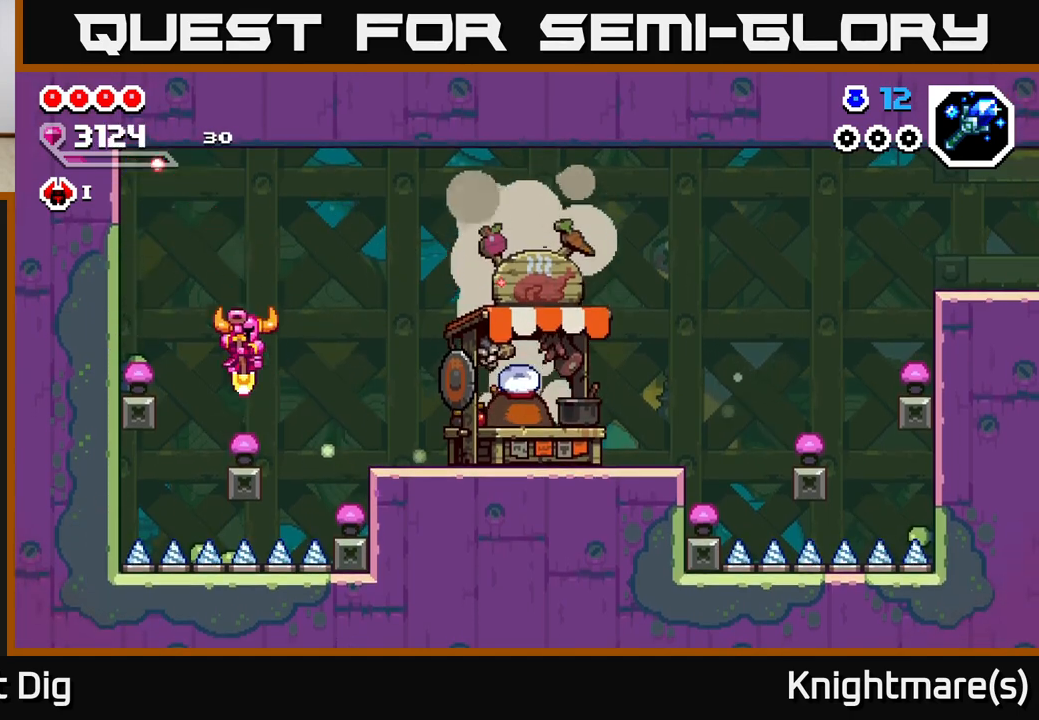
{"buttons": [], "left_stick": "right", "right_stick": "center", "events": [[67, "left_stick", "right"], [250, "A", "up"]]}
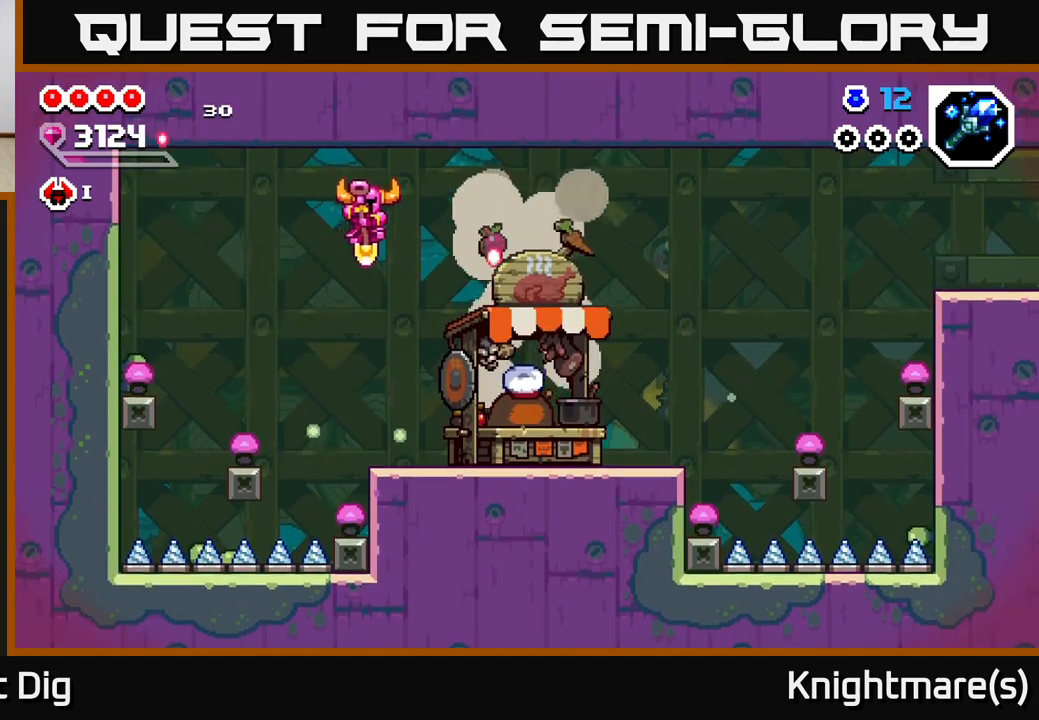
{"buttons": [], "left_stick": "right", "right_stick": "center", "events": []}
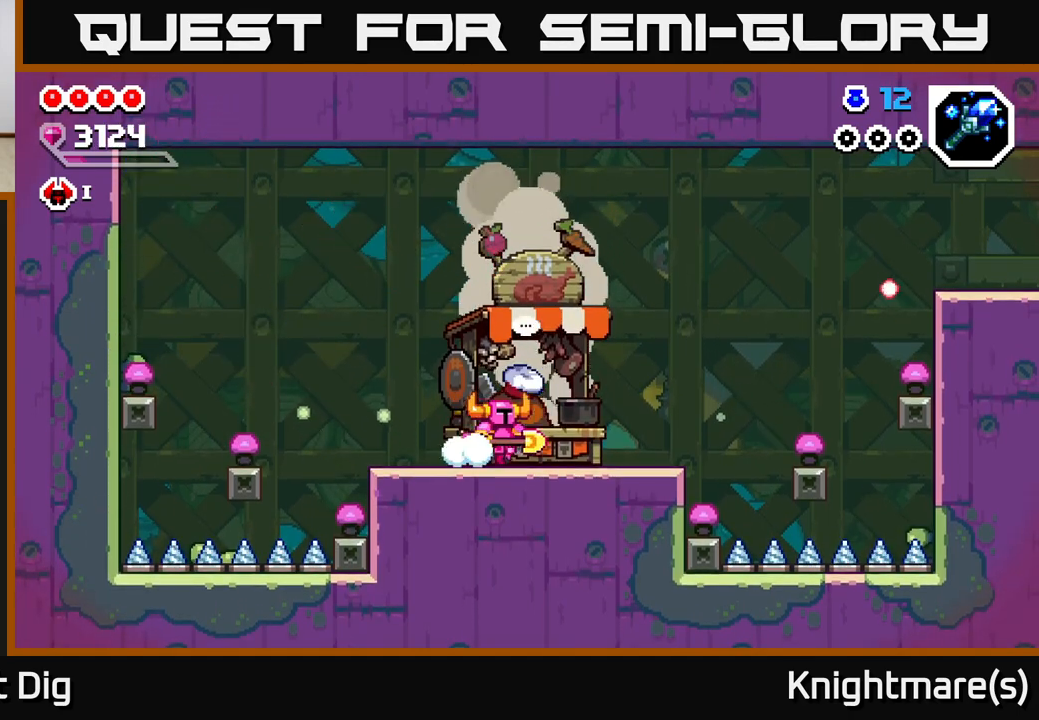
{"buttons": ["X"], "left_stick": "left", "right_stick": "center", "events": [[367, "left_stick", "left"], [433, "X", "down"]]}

▸ What to produce
With the images omitted, return the full material exactly.

▸ Output
{"buttons": [], "left_stick": "right", "right_stick": "center", "events": [[67, "left_stick", "right"], [250, "A", "up"]]}
{"buttons": [], "left_stick": "right", "right_stick": "center", "events": []}
{"buttons": ["X"], "left_stick": "left", "right_stick": "center", "events": [[367, "left_stick", "left"], [433, "X", "down"]]}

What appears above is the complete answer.